3. Indeed, the contrast between the British and German defense ministers said it all. The German, Franz Josef Jung, was archetypically skittish when it came to any mention of kinetics in Afghanistan, except to criticize the scourge of civilian casualties. His assessment of the situation was so ridiculously upbeat that the Afghan President Hamid Karzai praised it. (Karzai spent much of his presentation denying that his country was lapsing into a narco-state–as Hillary Clinton said in her Senate testimony–even though his brother is alleged by the US military to be integral to the poppy-economy in Kandahar province. “We are not a failed state,” Karzai said, with some reason, “We are a destroyed state.”) The British Defense Minister John Hutton was part of the panel after Jung and Karzai, and he–like Miliband–spoke his English plain and direct: “This is not a mission we sought,” he said of the NATO presence in Afghanistan, but added that it was, indeed, a war with a brutal enemy and the alliance needed “a wartime mentality” instead of the prevailing “peacetime mentality” marked by NATO’s obsession with “process and prevarication.” Oof!

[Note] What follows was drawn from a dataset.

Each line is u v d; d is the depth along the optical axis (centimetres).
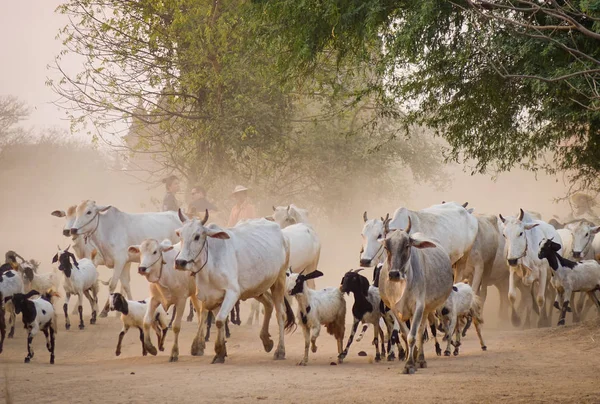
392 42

4. I think I’ve mischaracterized the remarks by Petraeus and Hutton a bit: both emphasized the need for economic and social development in Afghanistan. Petraeus remains devoted to the community policing principles of his counterinsurgency doctrine, a far more humane form of warfare than has been practiced in the past. But there does seem to be a bright line in the NATO alliance between those countries–like the U.S. (even in the Obama Administration) and the U.K.–who see the need to eradicate the irreconcilable Al Qaeda and Taliban forces and those others, like the Germans, who find the language and reality of warfare unacceptable under almost any circumstances. The future of the NATO alliance may hinge on how that split is resolved over the next few years in Afghanistan.